§ Set task 1: Transcribe the passage on the large sample size argument word for word, starting at "Take the simplest" and ending at "that v-u< e.".
§ Set task 2: Summarize the passage on the large sample size argument in two sentences.

===== Source passage

The fallacy of the large sample size argument
Another bureaucratic solution to problems of science is being
increasingly heard. This is the idea that papers that report experiments with
small sample sizes should be "desk rejected". This is a relatively new
phenomenon. Recently I have had two referees on two different papers mention
this point. I have seen tweets suggesting that anything less than n = 100 won't
do. This is supposed to contribute to the solution of the 'crisis of
reproducibility' - especially in psychology and related disciplines.
Such proposals
for bureaucratic solutions with fixed norms do not take account of elementary
statistics. The sample size needed for estimation or hypothesis testing is relative
to the variance of the variables involved.
Take the simplest example - where a normally distributed random variable X has unknown mean m and
known variance s2.
The experiment will deliver a sample of n independent observations on X. The
goal is to estimate m,
with a 95% confidence interval, u to v. Critically we want to choose a sample
size n such that v-u< e.
The 95%
confidence interval is xbar ± 1.96*s/sqrt(n) where xbar is the sample mean.
Therefore we
require:
3.92s/sqrt(n)
< e, leading to n > (3.92s/e)^2.
The sample size needed is proportional to the variance. For example, suppose that s = e. Then a sample size
of 16 is good enough. Suppose that s = 0.80*e, then a sample size of around 10 would be good enough. A
sample size of 100 would be needed if s would be 2.55 times e. It is clearly the variance in relation to the required error size that is important.

==========
===== Data

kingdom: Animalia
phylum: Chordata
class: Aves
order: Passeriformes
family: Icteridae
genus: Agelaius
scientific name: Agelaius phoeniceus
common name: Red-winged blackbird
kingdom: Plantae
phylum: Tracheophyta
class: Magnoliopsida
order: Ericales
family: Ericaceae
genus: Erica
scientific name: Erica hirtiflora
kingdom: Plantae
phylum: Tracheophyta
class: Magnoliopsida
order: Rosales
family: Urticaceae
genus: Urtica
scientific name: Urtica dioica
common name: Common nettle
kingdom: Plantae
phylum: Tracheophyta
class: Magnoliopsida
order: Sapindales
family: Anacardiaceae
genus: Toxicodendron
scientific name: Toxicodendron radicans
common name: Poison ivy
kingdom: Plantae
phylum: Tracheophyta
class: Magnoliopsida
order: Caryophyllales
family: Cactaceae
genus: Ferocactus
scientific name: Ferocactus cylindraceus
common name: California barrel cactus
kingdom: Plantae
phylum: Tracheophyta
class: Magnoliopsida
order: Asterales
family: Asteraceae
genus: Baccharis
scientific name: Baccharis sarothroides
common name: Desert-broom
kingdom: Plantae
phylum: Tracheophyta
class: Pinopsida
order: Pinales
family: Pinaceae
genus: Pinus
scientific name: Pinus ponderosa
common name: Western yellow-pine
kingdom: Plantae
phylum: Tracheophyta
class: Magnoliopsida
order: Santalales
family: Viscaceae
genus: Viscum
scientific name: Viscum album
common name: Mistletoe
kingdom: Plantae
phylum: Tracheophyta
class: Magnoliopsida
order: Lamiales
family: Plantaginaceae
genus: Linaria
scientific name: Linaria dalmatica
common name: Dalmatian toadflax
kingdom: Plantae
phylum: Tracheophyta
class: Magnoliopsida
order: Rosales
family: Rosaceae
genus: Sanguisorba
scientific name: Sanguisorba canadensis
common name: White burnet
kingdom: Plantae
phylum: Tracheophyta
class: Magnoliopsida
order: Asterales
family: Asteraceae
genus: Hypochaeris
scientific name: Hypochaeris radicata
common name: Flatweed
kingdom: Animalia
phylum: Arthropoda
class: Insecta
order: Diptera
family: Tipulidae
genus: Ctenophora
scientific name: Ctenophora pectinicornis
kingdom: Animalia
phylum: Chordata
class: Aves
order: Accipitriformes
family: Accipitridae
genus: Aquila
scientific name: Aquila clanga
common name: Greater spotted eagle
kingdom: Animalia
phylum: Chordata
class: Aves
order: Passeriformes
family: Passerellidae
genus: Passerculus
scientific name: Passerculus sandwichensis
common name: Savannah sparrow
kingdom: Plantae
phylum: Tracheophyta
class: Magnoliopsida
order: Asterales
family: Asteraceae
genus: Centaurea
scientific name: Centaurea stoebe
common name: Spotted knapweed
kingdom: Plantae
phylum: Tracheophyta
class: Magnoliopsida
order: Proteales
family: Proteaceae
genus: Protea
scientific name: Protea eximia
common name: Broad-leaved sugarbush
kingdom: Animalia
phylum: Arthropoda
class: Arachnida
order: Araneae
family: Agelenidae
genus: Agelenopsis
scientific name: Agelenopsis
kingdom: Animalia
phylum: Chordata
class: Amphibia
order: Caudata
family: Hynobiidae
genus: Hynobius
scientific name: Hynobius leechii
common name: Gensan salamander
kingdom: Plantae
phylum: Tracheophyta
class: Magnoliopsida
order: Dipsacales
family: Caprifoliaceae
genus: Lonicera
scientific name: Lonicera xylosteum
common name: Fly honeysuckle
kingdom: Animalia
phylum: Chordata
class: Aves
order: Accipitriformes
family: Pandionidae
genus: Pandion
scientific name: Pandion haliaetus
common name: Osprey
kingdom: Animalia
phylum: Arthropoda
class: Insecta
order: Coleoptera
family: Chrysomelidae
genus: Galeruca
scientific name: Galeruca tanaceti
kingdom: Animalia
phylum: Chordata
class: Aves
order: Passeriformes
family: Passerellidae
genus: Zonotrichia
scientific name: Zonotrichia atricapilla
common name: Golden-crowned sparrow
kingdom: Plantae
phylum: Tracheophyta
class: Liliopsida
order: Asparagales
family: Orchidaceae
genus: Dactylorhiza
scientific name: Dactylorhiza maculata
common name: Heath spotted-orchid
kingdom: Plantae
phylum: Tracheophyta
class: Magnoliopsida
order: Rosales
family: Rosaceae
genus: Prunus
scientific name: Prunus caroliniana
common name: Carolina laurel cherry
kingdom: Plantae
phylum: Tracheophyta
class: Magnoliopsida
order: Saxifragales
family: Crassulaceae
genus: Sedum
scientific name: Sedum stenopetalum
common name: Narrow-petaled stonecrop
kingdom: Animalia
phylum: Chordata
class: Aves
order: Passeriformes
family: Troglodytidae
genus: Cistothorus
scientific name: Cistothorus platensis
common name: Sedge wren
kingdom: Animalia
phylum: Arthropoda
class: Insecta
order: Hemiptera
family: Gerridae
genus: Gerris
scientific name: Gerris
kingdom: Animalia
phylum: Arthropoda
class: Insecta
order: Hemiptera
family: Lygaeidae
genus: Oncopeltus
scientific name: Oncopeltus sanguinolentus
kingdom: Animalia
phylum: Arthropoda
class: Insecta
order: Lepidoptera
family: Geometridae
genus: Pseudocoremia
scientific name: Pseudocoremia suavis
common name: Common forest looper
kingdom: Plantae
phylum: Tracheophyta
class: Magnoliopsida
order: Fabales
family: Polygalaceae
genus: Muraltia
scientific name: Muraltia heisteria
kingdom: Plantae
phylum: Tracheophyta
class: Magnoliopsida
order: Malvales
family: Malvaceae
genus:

==========

§ Finished answer 1:
Take the simplest example - where a normally distributed random variable X has unknown mean m and
known variance s2.
The experiment will deliver a sample of n independent observations on X. The
goal is to estimate m,
with a 95% confidence interval, u to v. Critically we want to choose a sample
size n such that v-u< e.

§ Finished answer 2: The writer argues against the growing proposal to desk-reject papers reporting experiments with small sample sizes, which is meant to address the reproducibility crisis, because fixed norms of this kind ignore elementary statistics. Using the estimation of the mean of a normally distributed variable with known variance, the writer shows that the required sample size depends on the variance relative to the desired error size, so that a sample of 16, or even around 10, can be sufficient.